I don’t know how long it would have taken me for real because just as i think he almost got it, the teacher came over and basically told him how to do the problem. I didn’t want to tell him how to do the problem; I wanted him to see why he did the problem that way. Then he got frustrated, tense and hated the math again. (Nor did I work with him for the rest of the day. As the teacher said, I’m not going to be there to hand-hold him during the test, so he might as well get used to me not being there. I sorta agree. I wasn’t giving him answers is the problem.)

While working with him, I also discovered that he confuses multiplication and division. He would have gotten half of his fraction reduction problems wrong if I wasn’t there because he would start to reduce and then multiple instead of divide one part.

So now I feel horrible for him. He’s struggling, obviously, but I don’t know if I can or should do anything about it. I highly suspect he won’t pass the test but now there is no knowing if he doesn’t pas the test because he is too lazy to do the work or because he doesn’t understand it. Chances are, the teacher will think that he doesn’t understand it.
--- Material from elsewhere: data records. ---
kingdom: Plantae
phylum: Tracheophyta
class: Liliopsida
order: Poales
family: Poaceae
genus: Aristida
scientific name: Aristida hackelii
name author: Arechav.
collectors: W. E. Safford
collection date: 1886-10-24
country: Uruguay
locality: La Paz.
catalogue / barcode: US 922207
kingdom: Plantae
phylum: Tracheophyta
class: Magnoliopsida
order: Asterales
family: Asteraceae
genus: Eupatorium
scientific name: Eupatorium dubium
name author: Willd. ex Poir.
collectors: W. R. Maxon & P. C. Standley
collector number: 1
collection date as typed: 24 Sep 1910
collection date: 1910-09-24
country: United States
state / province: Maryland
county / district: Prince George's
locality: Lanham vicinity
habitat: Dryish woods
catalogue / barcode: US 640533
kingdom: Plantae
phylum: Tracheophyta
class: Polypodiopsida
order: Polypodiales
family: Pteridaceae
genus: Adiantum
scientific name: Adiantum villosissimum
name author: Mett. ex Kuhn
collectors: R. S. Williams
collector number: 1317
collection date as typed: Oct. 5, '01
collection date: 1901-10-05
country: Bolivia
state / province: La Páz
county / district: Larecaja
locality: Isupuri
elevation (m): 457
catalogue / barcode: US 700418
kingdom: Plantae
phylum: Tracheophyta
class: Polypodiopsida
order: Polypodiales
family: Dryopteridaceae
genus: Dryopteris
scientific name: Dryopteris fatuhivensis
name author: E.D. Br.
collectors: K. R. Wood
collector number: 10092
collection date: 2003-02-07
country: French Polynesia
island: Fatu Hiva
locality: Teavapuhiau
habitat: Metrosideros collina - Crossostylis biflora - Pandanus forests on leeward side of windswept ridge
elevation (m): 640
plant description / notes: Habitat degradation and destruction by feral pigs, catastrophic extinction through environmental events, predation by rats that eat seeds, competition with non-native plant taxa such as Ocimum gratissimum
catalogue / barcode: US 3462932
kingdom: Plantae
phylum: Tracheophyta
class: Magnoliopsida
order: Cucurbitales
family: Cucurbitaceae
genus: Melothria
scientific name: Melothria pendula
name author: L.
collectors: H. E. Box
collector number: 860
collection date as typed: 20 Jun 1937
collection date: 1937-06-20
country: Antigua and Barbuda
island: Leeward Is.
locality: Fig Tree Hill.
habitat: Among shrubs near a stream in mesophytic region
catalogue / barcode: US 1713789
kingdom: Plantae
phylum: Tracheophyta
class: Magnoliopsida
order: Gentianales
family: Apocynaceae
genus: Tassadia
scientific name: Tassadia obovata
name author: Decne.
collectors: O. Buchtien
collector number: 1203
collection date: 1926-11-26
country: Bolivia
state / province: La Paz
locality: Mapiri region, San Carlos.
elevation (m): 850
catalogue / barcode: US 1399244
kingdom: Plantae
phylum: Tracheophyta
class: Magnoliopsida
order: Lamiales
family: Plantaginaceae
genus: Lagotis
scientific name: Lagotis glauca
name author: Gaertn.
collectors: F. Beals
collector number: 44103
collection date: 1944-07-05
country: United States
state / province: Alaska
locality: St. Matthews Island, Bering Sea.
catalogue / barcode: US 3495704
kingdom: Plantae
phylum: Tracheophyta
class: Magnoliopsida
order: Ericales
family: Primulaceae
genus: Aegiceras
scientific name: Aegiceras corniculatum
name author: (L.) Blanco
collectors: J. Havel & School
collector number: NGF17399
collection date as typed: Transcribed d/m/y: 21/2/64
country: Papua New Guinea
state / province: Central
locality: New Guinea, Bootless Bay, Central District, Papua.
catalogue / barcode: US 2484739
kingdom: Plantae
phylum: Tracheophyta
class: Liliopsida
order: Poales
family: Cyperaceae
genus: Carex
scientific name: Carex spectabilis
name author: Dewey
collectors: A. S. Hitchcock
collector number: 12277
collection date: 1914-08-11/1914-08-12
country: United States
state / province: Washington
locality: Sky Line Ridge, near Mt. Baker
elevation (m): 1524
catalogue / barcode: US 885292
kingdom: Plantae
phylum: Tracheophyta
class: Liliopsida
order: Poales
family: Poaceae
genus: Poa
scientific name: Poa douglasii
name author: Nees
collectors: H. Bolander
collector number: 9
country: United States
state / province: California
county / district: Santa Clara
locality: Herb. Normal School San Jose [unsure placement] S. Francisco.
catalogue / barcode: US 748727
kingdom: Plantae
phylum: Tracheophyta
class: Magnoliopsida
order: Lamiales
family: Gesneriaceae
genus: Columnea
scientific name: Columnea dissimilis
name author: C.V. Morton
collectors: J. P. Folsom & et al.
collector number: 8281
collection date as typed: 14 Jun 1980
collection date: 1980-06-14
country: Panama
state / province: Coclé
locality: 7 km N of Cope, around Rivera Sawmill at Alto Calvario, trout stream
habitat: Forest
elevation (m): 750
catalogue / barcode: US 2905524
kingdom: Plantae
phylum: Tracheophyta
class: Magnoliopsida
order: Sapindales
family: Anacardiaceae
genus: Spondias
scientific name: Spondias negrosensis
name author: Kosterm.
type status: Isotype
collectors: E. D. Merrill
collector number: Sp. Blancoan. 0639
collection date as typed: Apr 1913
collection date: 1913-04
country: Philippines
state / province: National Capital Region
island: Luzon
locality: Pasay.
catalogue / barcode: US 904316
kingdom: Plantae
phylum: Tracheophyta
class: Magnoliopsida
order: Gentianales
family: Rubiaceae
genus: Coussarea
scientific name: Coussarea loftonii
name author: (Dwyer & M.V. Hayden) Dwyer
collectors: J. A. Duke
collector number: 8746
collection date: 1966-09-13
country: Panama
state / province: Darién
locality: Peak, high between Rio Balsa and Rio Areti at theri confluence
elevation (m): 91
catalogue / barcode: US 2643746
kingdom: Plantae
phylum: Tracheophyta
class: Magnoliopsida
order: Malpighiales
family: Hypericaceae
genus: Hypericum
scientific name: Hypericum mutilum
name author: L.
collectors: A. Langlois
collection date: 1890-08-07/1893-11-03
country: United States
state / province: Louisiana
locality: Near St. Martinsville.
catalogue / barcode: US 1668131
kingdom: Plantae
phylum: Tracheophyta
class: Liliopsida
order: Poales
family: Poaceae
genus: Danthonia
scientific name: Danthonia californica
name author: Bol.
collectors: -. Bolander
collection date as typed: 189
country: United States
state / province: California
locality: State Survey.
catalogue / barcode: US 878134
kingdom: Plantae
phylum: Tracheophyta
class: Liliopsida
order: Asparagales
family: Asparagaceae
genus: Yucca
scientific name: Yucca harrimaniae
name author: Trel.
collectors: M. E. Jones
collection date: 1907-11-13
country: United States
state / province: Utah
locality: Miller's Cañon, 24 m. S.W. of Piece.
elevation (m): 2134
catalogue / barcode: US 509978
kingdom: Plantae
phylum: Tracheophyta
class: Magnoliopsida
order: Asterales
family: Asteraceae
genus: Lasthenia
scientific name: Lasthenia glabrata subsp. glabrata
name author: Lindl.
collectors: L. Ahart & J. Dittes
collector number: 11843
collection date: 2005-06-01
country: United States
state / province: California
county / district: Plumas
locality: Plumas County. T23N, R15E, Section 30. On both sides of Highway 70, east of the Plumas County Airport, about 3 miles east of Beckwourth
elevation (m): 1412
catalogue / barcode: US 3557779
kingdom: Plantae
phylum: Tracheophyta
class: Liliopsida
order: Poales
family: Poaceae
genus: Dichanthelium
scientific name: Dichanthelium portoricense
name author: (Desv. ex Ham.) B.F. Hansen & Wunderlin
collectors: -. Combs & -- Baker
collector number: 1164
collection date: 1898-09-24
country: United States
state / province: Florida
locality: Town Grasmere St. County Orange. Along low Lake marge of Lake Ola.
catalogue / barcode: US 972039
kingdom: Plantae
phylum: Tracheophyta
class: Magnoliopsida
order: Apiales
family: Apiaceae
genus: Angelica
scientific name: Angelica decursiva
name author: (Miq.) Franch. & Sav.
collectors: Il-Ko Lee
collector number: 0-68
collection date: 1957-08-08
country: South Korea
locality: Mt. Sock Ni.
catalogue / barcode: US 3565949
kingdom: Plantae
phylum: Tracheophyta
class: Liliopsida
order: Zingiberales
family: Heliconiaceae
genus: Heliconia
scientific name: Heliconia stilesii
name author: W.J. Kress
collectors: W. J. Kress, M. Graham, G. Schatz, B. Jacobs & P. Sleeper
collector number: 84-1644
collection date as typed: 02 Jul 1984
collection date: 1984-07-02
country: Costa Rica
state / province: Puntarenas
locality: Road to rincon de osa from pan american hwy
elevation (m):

But I also don’t feel like I can mention to the teacher that he doesn’t know this and this because I’m just the observer and not really a teacher.

i’ve been thinking about Lee all weekend and I’ve been trying not to because I realize that if I think about him too much, I’m going to get scared to go to the class again because I’ll think that I did something wrong. I want him to get the right answers but telling a child how to do the problem just because he is falling behind won’t work well either.

So maybe it’s best for me to just work with computers. At least then I don’t get emotionally invested in them and think about them all weekend.